San Pedro River Review: The American South
Posted by Sally Clark on Monday, December 23, 2019
San Pedro River Review: The American South
San Pedro River Review is an international perfect-bound journal of poetry and art. It is named for the ancient river that flows north from the mountains of Sonora, Mexico, into Arizona. We have a strong interest in poetry of Place and the relationship between lives and landscapes. Most importantly, we seek a sense of concision, an economy of language with a keen focus on voice and image. Each fall, we make nominations for the Pushcart Prize.
January 1st to January 31st, 2020 - Theme: The American South. You needn’t live in the region to write about it.
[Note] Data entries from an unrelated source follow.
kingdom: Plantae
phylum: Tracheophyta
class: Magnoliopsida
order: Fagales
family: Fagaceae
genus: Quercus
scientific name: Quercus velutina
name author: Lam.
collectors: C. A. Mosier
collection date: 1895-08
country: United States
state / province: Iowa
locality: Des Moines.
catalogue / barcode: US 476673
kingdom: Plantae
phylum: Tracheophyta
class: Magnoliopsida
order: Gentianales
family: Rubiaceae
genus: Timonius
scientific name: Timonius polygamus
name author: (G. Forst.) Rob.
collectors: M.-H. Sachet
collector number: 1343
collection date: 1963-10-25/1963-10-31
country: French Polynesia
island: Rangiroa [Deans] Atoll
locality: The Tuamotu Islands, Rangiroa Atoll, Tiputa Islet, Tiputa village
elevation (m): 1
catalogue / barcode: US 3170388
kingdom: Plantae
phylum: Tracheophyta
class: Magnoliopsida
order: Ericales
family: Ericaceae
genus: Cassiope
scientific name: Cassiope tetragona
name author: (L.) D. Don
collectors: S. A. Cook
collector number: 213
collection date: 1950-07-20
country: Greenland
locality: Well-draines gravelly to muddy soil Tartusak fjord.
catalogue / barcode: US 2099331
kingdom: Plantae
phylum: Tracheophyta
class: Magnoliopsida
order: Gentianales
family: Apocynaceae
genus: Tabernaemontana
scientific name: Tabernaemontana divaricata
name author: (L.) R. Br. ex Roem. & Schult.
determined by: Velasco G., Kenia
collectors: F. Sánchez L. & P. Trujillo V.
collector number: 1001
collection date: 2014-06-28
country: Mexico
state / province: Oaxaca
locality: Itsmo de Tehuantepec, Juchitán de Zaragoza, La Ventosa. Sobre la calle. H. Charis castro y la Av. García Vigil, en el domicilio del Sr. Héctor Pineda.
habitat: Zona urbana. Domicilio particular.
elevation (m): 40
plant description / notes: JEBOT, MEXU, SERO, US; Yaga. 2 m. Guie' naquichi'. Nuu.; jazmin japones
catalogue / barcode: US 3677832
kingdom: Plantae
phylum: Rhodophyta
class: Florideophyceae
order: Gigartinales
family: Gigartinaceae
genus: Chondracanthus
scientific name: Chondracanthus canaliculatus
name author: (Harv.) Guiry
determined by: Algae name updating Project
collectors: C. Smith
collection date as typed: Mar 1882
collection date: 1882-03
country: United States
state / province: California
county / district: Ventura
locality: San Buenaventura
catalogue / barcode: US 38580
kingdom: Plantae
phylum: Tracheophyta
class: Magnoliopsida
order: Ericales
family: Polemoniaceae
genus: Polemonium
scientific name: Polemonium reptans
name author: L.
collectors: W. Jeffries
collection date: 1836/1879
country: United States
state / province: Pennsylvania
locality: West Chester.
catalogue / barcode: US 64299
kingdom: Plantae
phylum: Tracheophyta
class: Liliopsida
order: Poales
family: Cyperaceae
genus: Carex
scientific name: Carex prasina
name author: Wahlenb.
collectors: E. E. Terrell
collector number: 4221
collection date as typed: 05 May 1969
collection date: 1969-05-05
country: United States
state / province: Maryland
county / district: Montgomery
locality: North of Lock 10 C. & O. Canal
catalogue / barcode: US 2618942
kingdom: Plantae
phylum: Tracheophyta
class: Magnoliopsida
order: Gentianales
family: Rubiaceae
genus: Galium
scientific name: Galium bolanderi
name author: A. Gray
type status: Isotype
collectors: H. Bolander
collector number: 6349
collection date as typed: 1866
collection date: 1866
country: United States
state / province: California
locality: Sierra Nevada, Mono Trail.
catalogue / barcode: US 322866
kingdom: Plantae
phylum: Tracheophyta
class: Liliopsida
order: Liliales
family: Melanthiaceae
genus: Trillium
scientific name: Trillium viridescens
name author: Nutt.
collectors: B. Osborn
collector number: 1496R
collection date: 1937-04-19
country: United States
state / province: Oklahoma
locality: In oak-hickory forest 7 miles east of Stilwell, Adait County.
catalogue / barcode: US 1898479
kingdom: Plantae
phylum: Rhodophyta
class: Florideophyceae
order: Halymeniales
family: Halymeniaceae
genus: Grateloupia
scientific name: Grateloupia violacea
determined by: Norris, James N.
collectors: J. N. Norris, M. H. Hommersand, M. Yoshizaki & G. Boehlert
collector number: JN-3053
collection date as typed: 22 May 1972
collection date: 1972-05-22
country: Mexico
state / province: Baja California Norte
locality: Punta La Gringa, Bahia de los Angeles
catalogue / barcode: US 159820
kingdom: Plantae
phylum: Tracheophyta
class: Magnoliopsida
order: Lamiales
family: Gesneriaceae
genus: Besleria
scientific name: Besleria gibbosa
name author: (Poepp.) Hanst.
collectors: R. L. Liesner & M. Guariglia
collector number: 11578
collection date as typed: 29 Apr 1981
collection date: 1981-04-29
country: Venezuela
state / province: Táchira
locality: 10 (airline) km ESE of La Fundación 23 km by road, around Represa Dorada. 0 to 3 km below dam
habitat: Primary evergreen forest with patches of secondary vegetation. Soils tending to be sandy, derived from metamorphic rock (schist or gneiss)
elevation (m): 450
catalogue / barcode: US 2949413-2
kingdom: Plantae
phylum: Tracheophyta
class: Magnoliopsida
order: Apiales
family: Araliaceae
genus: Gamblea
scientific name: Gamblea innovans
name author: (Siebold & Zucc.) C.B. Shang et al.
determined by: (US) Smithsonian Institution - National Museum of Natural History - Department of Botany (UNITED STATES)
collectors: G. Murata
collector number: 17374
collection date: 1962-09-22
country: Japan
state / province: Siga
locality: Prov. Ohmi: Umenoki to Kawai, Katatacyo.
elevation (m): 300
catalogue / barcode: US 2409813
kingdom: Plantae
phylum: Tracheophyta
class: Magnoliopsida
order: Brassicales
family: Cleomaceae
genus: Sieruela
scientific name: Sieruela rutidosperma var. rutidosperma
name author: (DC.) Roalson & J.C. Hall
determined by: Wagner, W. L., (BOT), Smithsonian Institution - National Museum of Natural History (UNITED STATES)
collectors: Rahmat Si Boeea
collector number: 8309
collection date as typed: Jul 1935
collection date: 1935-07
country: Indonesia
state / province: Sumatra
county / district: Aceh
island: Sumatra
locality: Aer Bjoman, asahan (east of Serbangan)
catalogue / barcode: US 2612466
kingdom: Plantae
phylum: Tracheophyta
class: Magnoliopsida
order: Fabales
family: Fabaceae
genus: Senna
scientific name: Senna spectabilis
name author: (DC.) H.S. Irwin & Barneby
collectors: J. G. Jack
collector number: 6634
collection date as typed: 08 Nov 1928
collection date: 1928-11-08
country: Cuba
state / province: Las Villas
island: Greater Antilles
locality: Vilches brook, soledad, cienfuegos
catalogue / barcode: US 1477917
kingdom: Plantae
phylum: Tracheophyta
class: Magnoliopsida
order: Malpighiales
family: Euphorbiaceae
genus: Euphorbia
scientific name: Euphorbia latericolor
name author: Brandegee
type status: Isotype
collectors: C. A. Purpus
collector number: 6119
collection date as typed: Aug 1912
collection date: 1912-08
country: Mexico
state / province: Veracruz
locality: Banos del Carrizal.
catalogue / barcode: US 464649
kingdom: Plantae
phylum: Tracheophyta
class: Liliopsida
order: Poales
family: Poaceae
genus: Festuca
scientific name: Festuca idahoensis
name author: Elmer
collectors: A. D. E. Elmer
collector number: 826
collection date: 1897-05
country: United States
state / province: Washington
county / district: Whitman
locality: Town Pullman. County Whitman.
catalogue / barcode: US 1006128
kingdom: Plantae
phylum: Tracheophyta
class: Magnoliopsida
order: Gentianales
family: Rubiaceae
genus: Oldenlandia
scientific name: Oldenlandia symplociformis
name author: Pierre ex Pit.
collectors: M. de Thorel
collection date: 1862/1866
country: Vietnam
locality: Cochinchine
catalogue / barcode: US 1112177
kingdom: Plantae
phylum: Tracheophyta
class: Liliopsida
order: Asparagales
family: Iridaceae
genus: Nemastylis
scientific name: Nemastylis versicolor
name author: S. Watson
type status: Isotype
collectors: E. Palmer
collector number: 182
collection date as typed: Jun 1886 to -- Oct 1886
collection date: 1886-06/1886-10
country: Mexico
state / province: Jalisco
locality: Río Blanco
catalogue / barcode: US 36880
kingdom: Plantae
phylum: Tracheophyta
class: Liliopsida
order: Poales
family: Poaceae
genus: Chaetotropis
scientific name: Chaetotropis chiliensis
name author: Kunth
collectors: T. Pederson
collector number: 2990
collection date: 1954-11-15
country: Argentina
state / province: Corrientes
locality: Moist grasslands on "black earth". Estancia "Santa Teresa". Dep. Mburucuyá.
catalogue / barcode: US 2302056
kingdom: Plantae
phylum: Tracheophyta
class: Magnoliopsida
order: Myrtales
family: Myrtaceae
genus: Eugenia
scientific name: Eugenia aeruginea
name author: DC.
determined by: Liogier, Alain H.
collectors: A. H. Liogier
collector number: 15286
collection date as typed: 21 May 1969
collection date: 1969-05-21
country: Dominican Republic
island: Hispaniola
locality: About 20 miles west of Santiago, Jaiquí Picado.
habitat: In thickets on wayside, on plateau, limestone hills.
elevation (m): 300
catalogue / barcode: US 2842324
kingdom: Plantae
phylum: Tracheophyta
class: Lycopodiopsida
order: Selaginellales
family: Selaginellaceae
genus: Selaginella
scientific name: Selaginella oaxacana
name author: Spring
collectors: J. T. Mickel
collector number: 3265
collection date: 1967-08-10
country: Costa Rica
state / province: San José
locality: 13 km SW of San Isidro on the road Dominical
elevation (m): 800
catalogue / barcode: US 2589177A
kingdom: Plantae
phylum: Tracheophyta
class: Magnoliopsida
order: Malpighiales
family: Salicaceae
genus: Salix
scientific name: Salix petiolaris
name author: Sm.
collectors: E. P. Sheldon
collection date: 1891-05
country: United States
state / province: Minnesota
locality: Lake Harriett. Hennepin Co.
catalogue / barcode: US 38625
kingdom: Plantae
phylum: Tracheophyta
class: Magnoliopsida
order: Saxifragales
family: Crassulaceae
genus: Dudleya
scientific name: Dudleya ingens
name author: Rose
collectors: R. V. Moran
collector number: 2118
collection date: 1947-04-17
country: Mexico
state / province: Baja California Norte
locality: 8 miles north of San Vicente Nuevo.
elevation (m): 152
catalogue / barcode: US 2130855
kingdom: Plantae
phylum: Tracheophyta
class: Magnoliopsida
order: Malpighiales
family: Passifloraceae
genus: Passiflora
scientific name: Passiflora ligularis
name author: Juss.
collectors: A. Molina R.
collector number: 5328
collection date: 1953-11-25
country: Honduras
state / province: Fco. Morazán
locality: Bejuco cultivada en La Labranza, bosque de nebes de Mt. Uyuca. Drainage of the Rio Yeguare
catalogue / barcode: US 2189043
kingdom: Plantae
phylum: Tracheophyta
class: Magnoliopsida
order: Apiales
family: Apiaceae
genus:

Though our core interest is those states traditionally considered the South, we include the southerly parts of the mid-Atlantic, Tennessee, Kentucky, far eastern and southeastern Texas, and the mid-to-southern Appalachian region. We request poems and photographs of life set in the South, poems with a bite. Southern elements, situations, or places may be named or not, but if not named, then such elements, situations, or places should be inferred or alluded to by observed detail, even if elliptically. We seek verse on the region’s flora, fauna, geology and geography, but mostly the broad and limitless intersections of lives and landscapes: families, ranches, farms and agricultural life, mines, factories -- all places of manual labor; bars, highways, diners, music – especially the Blues; sports, county fairs and amusements, maritime life, harbors, rivers, bayous and ports; railroads, city and small towns. Poems about living far away from one’s Southern home. We are not interested in frail nostalgic or clichéd work, nor mere descriptions or inventories.